+++ Reading passage

I have downloaded the US News data for 60 schools that they published. I'm trying to recreate their rankings in an Excel spreadsheet. There are a total of 119 schools included in the rankings, but since US News doesnt publish data on all 119 schools, thats going to be one source of error between my rankings and US News. How big of an error that introduces is something I dont know.

This Excel spreadsheet includes both the data published by US News as well as a section of columns to the right side that has data generated by me, trying to simulate the US News ranking methodology.

You can download the Excel spreadsheet here (click on link below, then click on "US News Rankings" link. Excel spreadsheet will come up. Then you can save the file to your computer using the "save as" option under "file" menu)

http://macgyver25.freewebspace.com/USnews.htm

Here's a review of the US News methodology:

http://www.usnews.com/usnews/edu/grad/rankings/about/05med_meth.php

The 125 medical schools fully accredited by the Liaison Committee on Medical Education plus the 19 schools of osteopathic medicine fully accredited by the American Osteopathic Association were surveyed for the ranking of research medical schools; 119 schools provided the data needed to calculate the research rankings based on the indicators used in the research model. The same medical and osteopathic schools were surveyed for the primary-care ranking; 119 schools provided the data needed to calculate the primary-care ranking. Both rankings are based on a weighted average of seven indicators, six of them common to both models. The research model factors in research activity; the primary-care model adds a measure of the proportion of graduates entering primary-care specialties.

Quality assessment(weighted by .40): Peer assessment surveys were conducted in the fall of 2003, asking medical and osteopathic school deans, deans of academic affairs, and heads of internal medicine or the directors of admissions to rate program quality on a scale of "marginal" (1) to "outstanding" (5). Survey populations were asked to rate program quality for both research and primary-care programs separately on a single survey instrument. The response rate was 56 percent. A research school's average score is weighted .20; the average score in the primary-care model is weighted .25. Residency program directors were also asked to rate programs using the same 5-point scale on two separate survey instruments. One survey dealt with research and was sent to a sample of residency program directors in fields outside primary care including surgery, psychiatry, and radiology. The other survey involved primary care and was sent to residency directors in those fields. The response rate for those sent the research survey was 28 percent. The response rate for those sent the primary-care survey was also 28 percent. Residency directors' opinions are weighted .20 in the research model and .15 in primary care.

Research activity (.30 in research model only): Activity was measured as the total dollar amount of National Institutes of Health research grants awarded to the medical school and its affiliated hospitals, averaged for 2002 and 2003. An asterisk indicates schools that reported only research grants to their medical school in 2003.

++++++

__Work task 1__.
In the post on the US News medical school rankings, rewrite everything from "I have downloaded" down to "I dont know.", changing "schools" to "institutions".
__Work task 2__.
According to the post on the US News medical school rankings, which years are averaged to measure research activity?

+++ Recorded data

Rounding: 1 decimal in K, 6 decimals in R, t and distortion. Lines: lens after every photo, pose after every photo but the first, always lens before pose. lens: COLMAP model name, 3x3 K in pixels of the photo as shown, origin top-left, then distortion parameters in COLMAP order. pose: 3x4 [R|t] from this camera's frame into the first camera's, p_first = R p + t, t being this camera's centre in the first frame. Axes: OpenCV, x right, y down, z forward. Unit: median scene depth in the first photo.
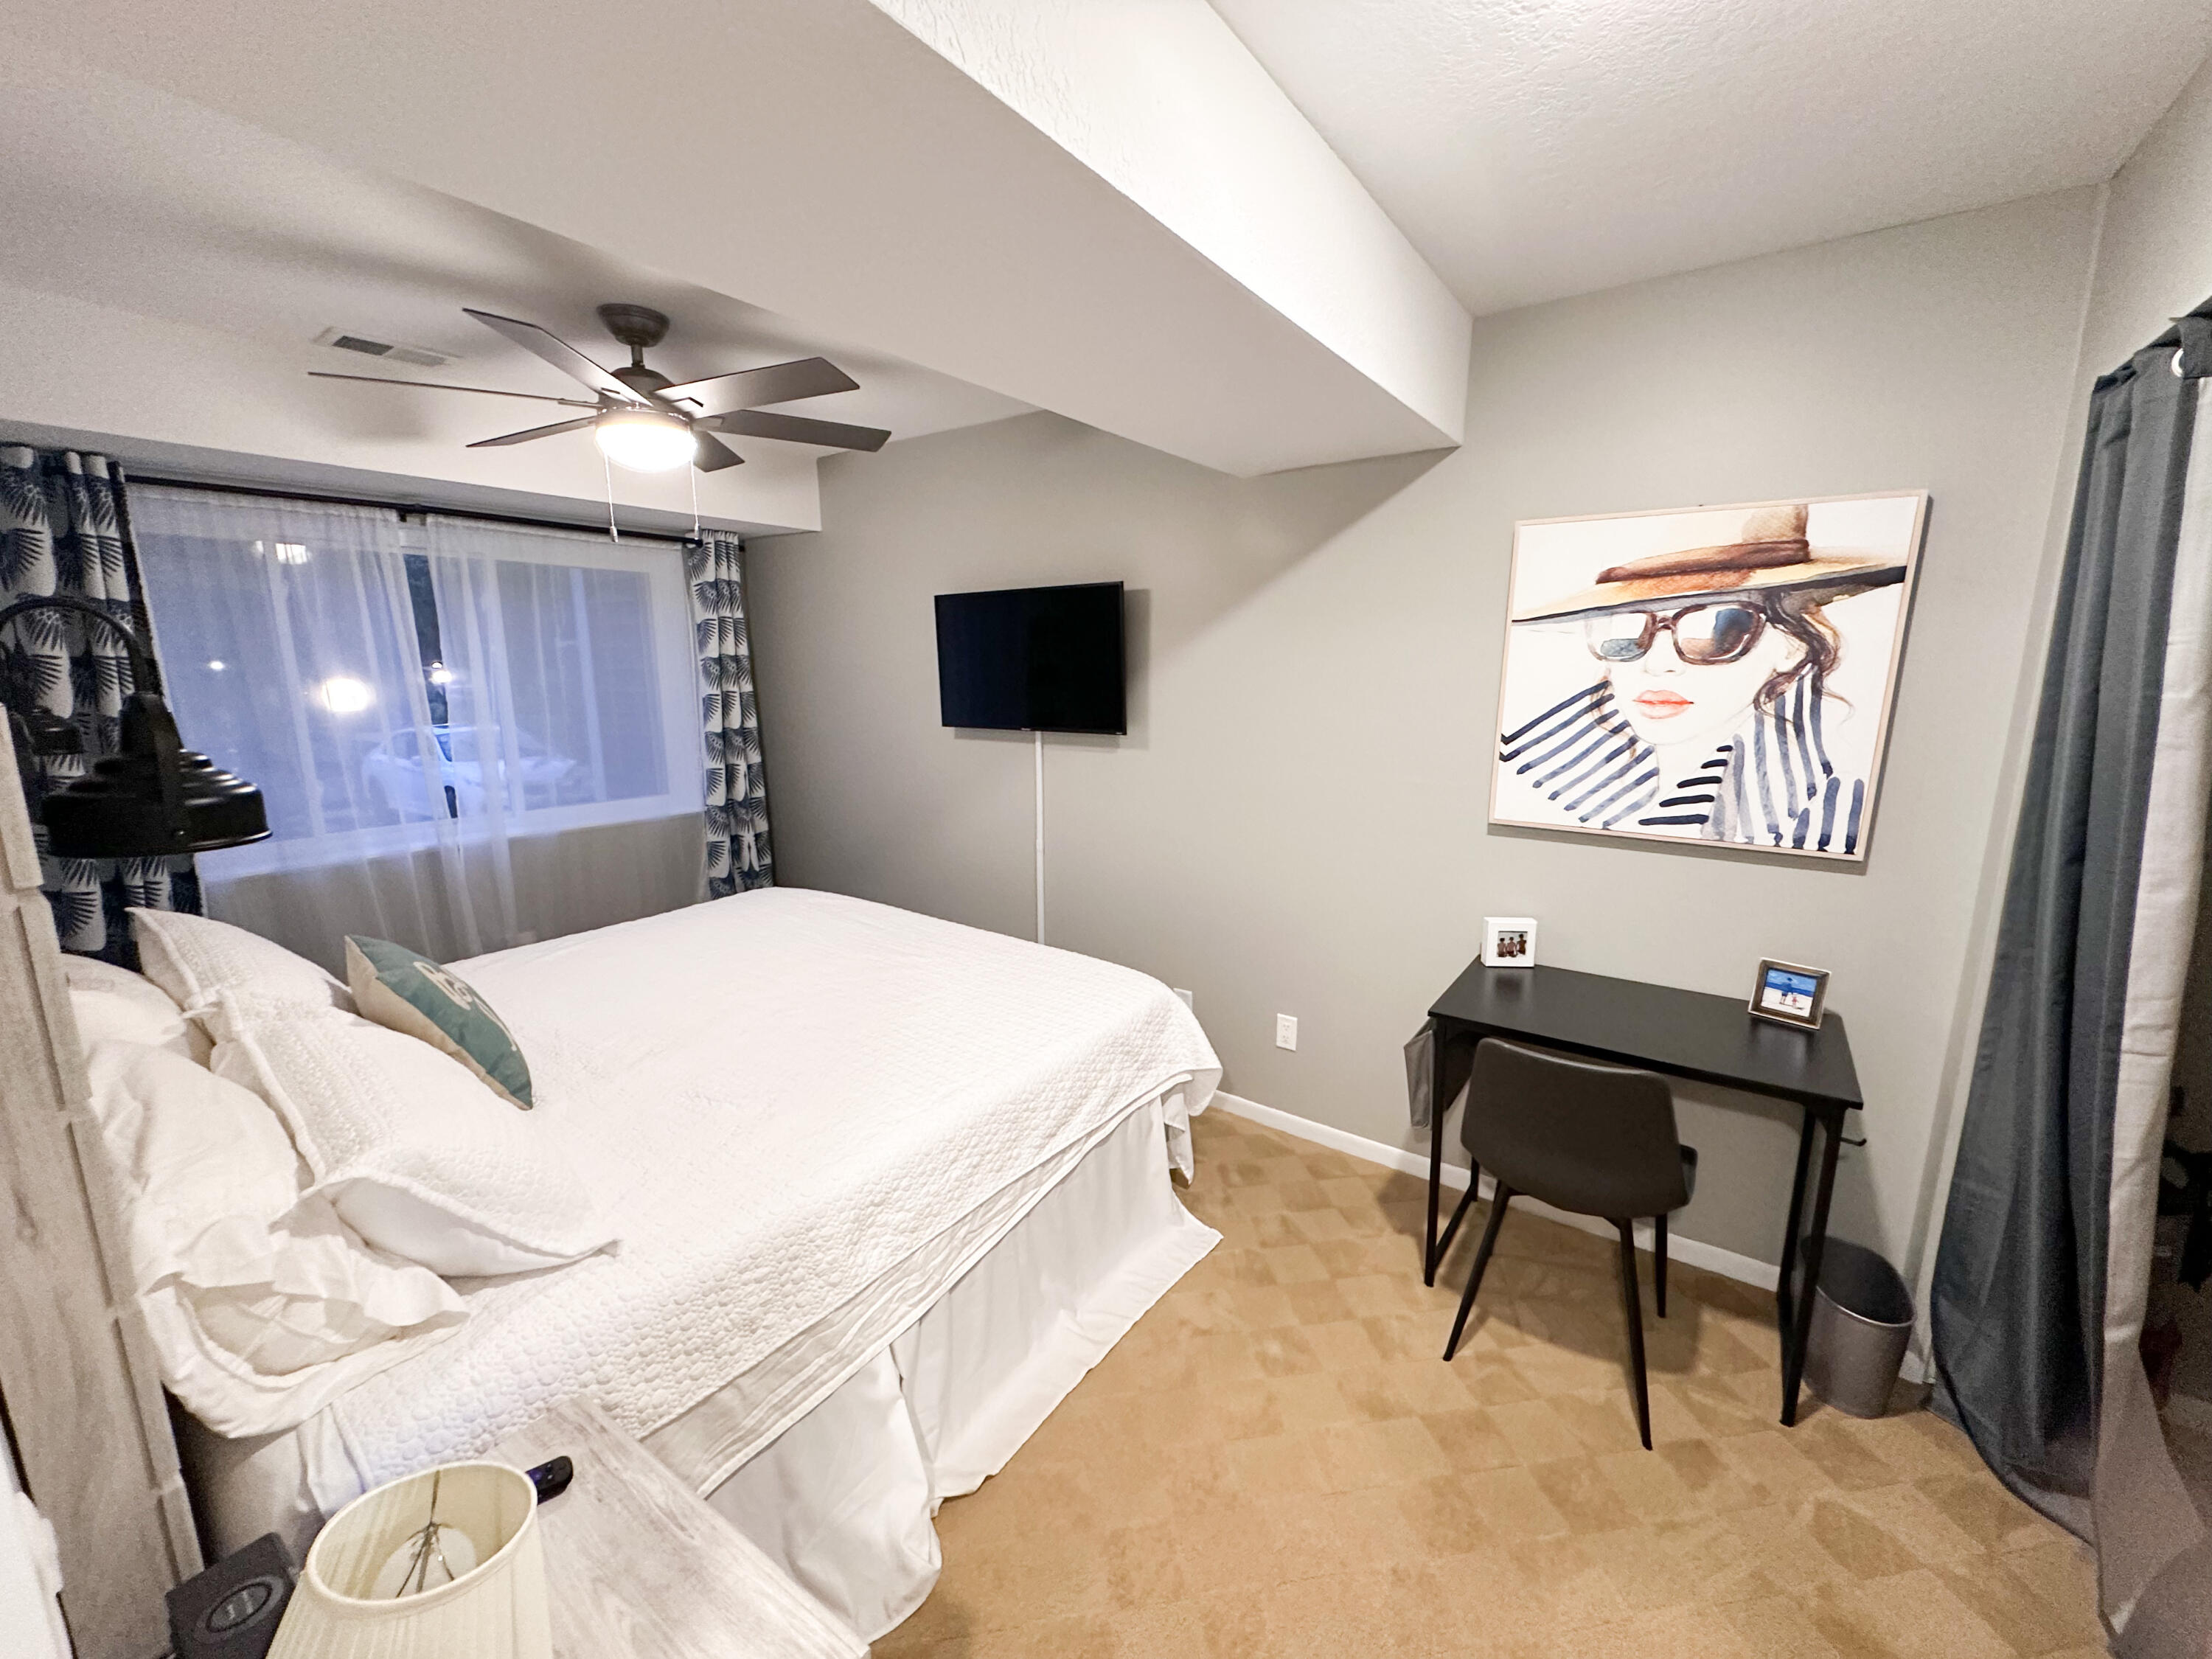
lens RADIAL K [[878.1, 0, 1108.1], [0, 878.1, 828.0], [0, 0, 1]] dist [0.000530, 0.000008]
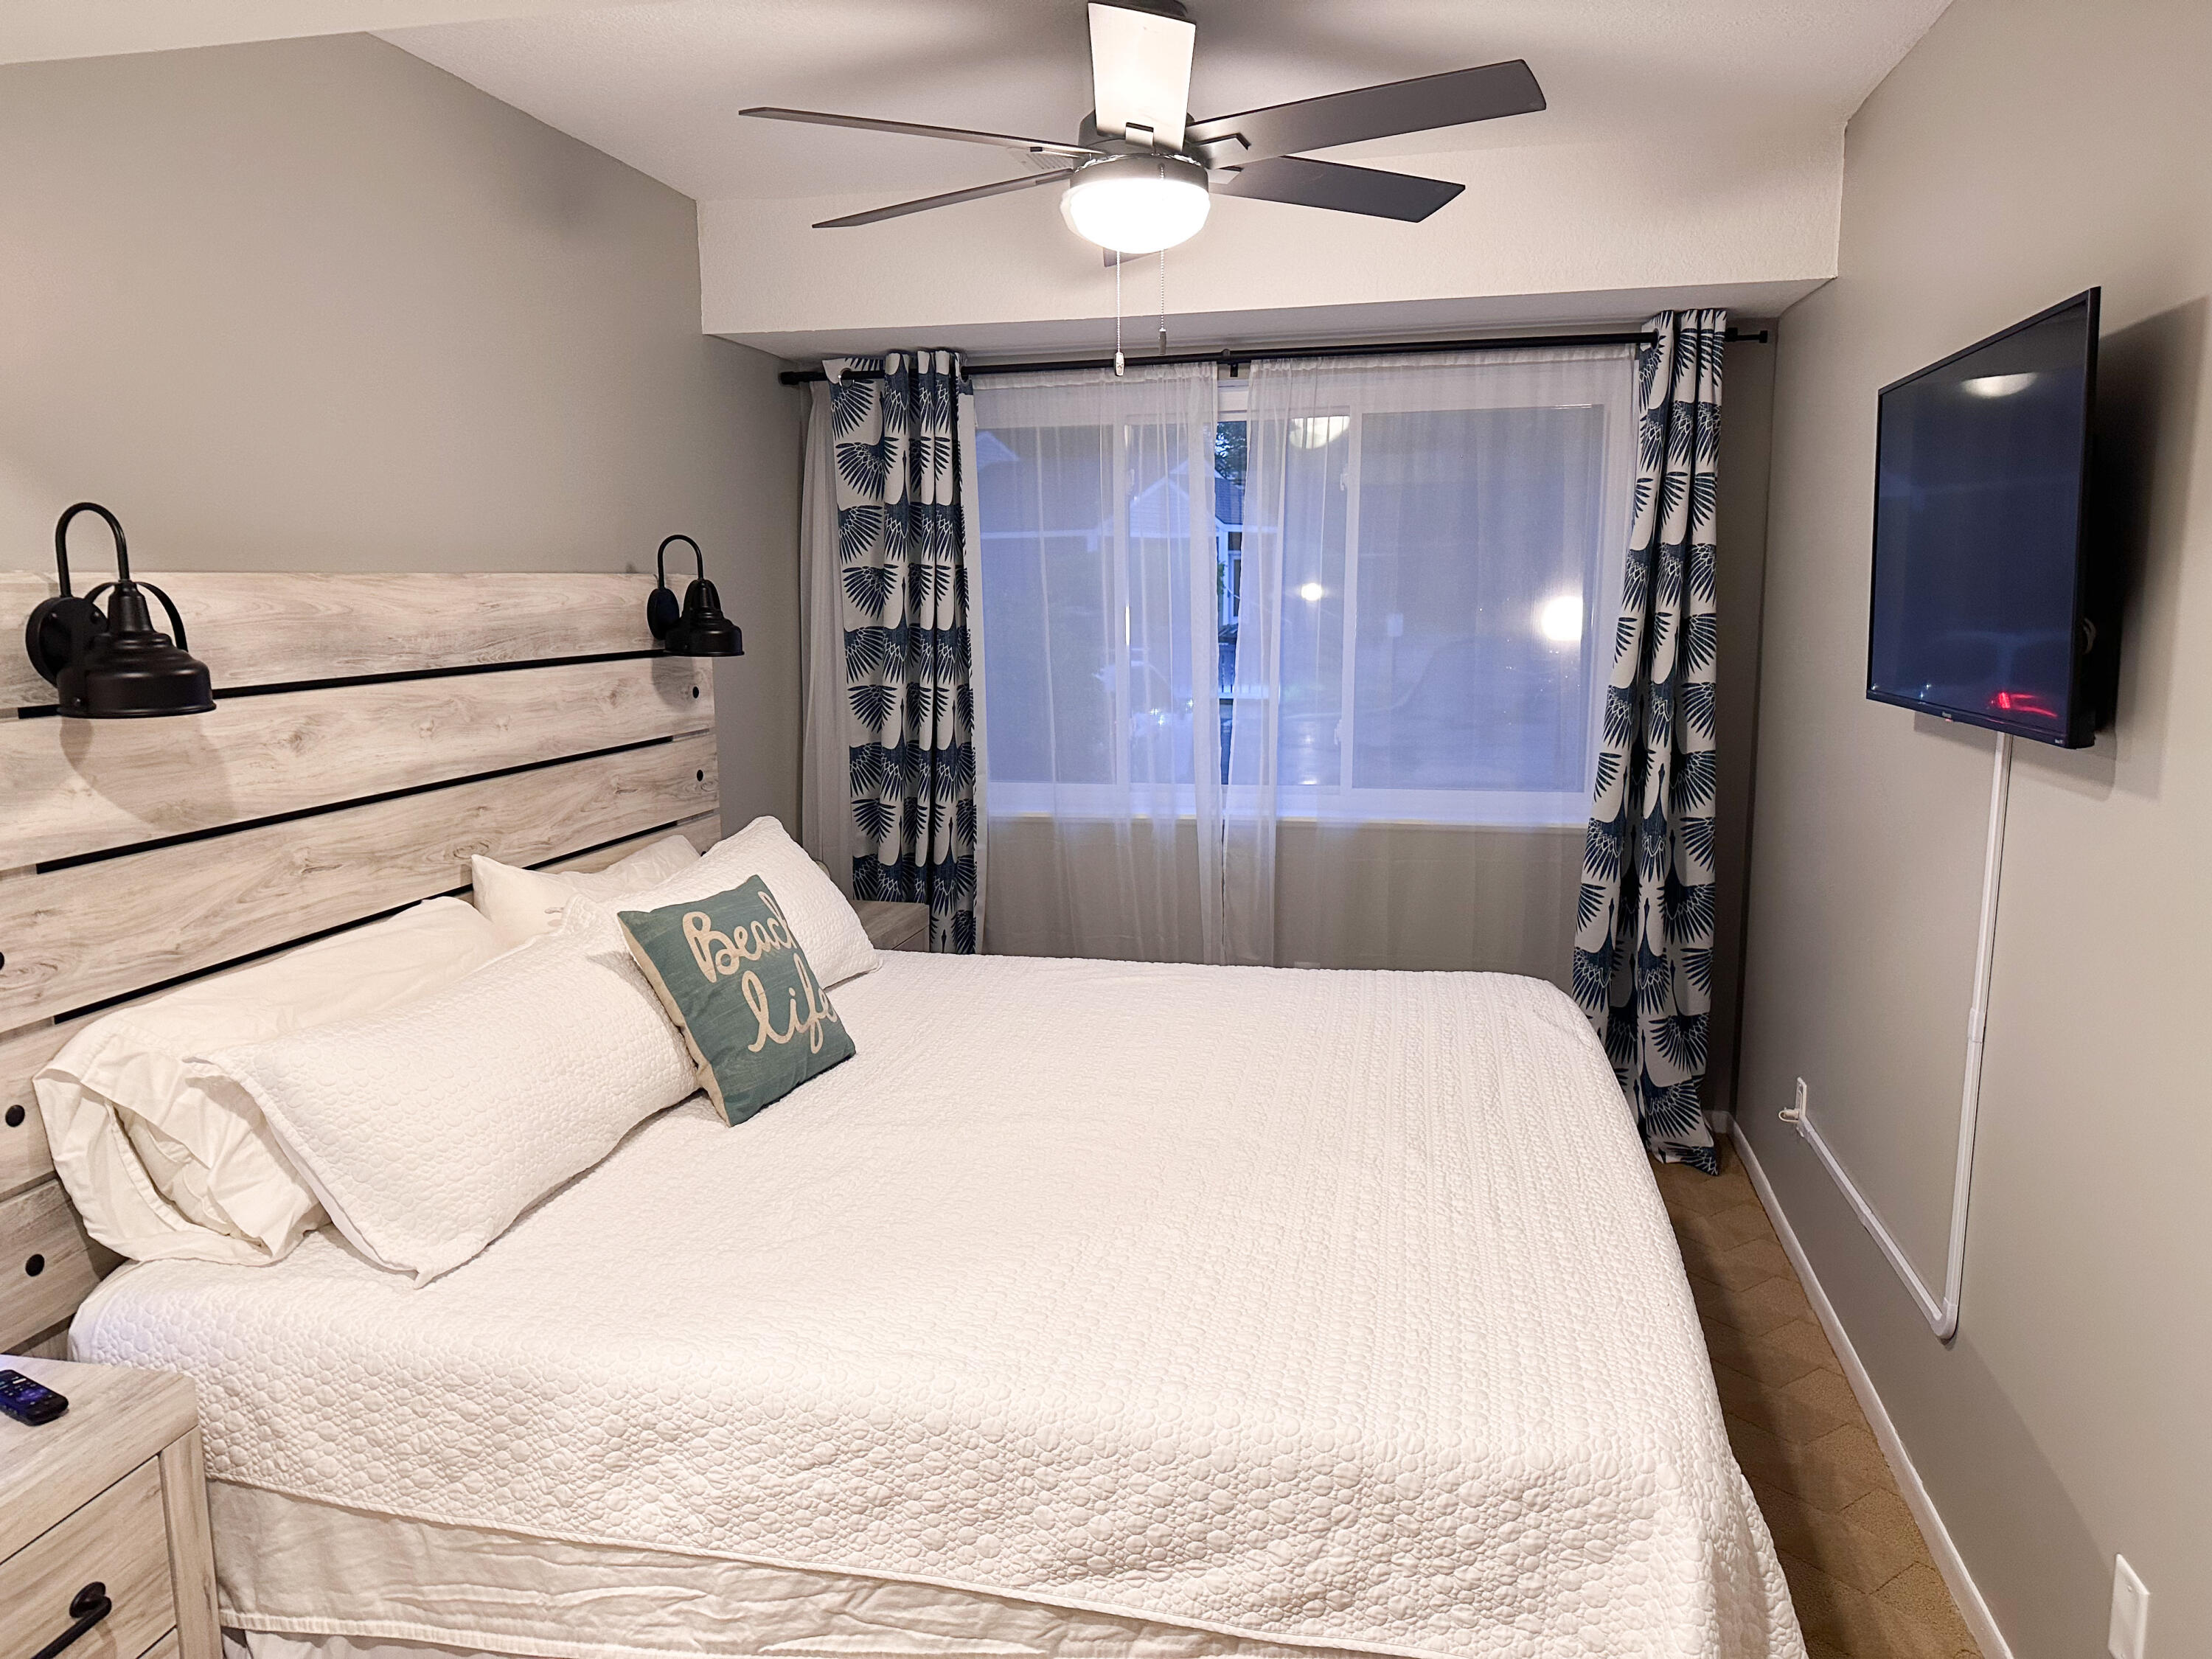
lens RADIAL K [[1567.6, 0, 1106.0], [0, 1567.6, 829.5], [0, 0, 1]] dist [0.092423, -0.125499]
pose [[0.390764, 0.138566, -0.910002, 0.528437], [-0.160743, 0.983687, 0.080761, -0.081014], [0.906347, 0.114718, 0.406663, 0.514528]]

++++++

__Final answer 1__.
I have downloaded the US News data for 60 institutions that they published. I'm trying to recreate their rankings in an Excel spreadsheet. There are a total of 119 institutions included in the rankings, but since US News doesnt publish data on all 119 institutions, thats going to be one source of error between my rankings and US News. How big of an error that introduces is something I dont know.

__Final answer 2__.
2002 and 2003